- Location within Rush County
- Coordinates: 38°27′33″N 99°31′48″W﻿ / ﻿38.459045°N 99.529872°W
- Country: United States
- State: Kansas
- County: Rush
- Established: 1970s

Government
- • District 3 County Commissioner: Les Rogers

Area
- • Total: 84.821 sq mi (219.69 km^{2})
- • Land: 84.807 sq mi (219.65 km^{2})
- • Water: 0.014 sq mi (0.036 km^{2}) 0.02%

Population (2020)
- • Total: 76
- • Density: 0.90/sq mi (0.35/km^{2})
- Time zone: UTC-6 (CST)
- • Summer (DST): UTC-5 (CDT)
- Area code: 785
- GNIS feature ID: 475601

= Alexander-Belle Prairie Township, Kansas =

Township in Rush County, Kansas, U.S.

Alexander-Belle Prairie Township is a township in Rush County, Kansas, United States.
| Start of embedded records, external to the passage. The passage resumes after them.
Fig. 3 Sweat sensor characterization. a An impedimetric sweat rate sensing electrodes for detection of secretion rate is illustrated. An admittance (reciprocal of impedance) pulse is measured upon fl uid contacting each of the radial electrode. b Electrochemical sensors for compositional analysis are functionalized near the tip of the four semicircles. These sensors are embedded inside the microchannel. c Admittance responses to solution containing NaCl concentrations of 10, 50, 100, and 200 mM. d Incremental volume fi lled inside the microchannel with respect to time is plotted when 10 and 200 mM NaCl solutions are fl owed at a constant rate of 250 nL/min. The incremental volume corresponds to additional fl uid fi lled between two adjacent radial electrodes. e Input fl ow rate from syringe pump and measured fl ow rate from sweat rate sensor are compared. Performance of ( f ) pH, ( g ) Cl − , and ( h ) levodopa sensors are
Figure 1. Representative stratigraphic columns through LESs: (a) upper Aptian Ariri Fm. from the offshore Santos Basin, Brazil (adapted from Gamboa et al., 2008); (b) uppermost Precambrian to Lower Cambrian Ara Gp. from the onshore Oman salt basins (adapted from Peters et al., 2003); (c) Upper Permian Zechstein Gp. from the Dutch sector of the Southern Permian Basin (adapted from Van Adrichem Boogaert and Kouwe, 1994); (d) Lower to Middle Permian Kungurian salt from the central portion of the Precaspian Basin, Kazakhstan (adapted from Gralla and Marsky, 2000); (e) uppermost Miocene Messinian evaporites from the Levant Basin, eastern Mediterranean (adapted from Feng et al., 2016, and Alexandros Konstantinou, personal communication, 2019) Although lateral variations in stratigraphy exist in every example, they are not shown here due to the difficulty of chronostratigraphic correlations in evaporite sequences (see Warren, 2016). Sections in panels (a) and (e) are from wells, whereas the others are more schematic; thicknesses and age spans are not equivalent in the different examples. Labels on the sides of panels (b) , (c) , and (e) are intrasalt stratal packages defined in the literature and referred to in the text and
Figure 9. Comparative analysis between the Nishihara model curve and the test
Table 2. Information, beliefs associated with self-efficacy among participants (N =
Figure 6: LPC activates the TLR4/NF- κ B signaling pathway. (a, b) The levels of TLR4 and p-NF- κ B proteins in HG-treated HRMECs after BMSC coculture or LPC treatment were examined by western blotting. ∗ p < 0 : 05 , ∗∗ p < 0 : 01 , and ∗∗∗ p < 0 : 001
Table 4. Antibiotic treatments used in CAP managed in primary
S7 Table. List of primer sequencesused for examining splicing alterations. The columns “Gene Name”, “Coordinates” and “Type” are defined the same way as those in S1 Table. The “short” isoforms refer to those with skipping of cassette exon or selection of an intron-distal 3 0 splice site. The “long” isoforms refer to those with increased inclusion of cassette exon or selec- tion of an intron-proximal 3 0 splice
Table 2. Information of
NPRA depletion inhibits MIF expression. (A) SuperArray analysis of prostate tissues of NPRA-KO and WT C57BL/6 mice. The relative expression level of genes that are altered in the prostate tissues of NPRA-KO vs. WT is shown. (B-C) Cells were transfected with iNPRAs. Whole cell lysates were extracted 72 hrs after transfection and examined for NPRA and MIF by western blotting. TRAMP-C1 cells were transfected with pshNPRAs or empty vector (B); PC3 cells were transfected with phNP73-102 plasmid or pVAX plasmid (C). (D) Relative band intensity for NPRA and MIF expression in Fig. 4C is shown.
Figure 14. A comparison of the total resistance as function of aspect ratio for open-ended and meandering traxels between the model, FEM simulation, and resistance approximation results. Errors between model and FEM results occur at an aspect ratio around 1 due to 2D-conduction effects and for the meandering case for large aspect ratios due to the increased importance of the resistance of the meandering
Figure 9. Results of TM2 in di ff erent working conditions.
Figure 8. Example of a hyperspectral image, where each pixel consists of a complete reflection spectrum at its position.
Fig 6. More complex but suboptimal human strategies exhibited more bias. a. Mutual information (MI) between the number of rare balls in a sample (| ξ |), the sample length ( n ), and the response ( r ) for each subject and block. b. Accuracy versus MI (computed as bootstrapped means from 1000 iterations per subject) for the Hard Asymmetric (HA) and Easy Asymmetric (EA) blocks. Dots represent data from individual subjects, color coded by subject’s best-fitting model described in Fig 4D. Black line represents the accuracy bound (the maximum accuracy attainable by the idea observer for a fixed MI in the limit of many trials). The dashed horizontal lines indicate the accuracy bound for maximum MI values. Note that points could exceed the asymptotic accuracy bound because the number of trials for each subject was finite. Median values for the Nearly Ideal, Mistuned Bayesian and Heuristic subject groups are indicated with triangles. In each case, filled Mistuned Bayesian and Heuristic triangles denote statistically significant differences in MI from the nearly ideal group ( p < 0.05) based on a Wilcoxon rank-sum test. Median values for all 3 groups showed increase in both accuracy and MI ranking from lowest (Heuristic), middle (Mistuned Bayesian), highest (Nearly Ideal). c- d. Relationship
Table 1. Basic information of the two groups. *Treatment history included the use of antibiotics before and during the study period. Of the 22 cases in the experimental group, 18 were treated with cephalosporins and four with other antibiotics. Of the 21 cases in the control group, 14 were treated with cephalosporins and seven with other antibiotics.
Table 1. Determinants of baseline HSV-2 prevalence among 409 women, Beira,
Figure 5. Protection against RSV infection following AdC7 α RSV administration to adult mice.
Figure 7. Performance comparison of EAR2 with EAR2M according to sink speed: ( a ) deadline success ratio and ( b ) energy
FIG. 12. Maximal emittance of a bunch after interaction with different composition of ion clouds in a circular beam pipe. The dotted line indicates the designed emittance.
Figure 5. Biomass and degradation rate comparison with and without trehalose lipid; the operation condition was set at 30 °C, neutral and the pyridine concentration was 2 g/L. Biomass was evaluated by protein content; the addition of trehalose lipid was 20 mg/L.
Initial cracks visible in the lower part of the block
As of the 2020 census, its population was 76.

==History==
As its name implies, Alexander-Belle Prairie Township was originally two separate townships: Alexander Township and Belle Prairie Township. What was to become Alexander Township was first settled by A. Harvey and J. C. Young in 1872. The township was then established in 1874. In 1878, Hampton Township (now part of Hampton-Fairview Township) was created from part of it, and in 1879, Belle Prairie Township was created from Alexander Township as well. The two townships were merged together in the 1970s to create Alexander-Belle Prairie Township. In addition, part of Alexander Township was given to the newly formed Hampton-Fairview Township as well.

==Geography==
Alexander-Belle Prairie Township covers an area of 84.821 square miles (219.69 square kilometers).